Homeless Man Credited For Finding, Returning $10,000 Check

By Staff Reporter
Posted on 11/10/17 | News Source: Miami Herald

Nearly everyone has gone through that moment of white-hot terror when they notice something valuable is missing - maybe a wallet or cell phone, left on a bus seat as it pulls away or slipped out of a jacket pocket while getting into the car.

Roberta Hoskie didn’t have to experience that feeling after she lost $10,000, because a homeless good Samaritan found the check and immediately gave her a call - all before she even knew it was missing.

“I don’t care what you say, there are so many good people in this world,” Hoskie, the president and CEO of Outreach Realty in New Haven, Conn., said in a Facebook Live video.

In the video, which begins right after she received a phone call from a man named Elmer, she films herself trying to meet up with the person who found the check. “God is good, I have to say that, because it could have been someone who wanted to do something fraudulent,” she says.

After a brief search, she eventually finds Elmer Alvarez and a friend, who gladly hand over the check - and say that they are homeless. “We’re out here doing the right thing, regardless,” the friend says, adding that Alvarez does not speak very good English.

Alvarez then smiles and breaks out into tears when Hoskie says she’ll write him a check as a reward. “I wanted to do the right thing,” Alvarez tells her, shaking her hand.

She asks the two men what made them decide to call about the check when others would not have.

“It’s just reality,” says the friend. “(Alvarez) believes in...above,” he adds.

“I hear the voice of God,” Alvarez says in Spanish. “My faith is what keeps me going through.

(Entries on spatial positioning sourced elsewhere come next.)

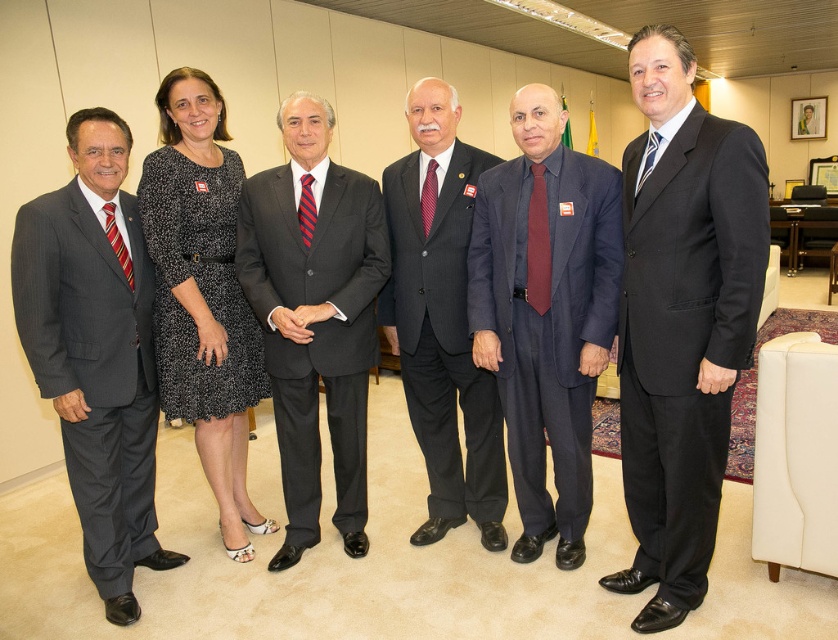
You are a photographer setting up for a group photo. You need to ensure that the person in the dark gray suit at center is positioned to the right of the red silk tie at center. Based on the current arrangement, is this requirement already met?

The dark gray suit at center is currently to the left of the red silk tie at center, so the requirement is not met. The photographer needs to adjust their positions to swap their current left and right arrangement.

In the formal group photo, there are two men wearing a dark gray suit at center and a white striped tie at right. Which one is positioned to the left of the other?

The dark gray suit at center is positioned to the left of the white striped tie at right.

You are standing in the office and see the point at coordinates (x=681, y=321). Which object is this point located on?

The point at coordinates (x=681, y=321) is located on the black suit at right.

I always believe that once you do right, right always comes back to you. Because God don’t like ugly,” Alvaerez later told the New Haven Register.

Hoskie was in tears as she spoke to on Facebook about what kinds of things they could to help Alvarez, either by giving him supplies or to help get him off the streets for good.

She told the New Haven Register that she understood what he was going through, because she herself had been homeless before, but had then gone on to be the owner of several companies.

“I know it sounds so cliche, but you cannot judge a book by its cover,” Hoskie told the paper. “There need to be more people like Elmer.”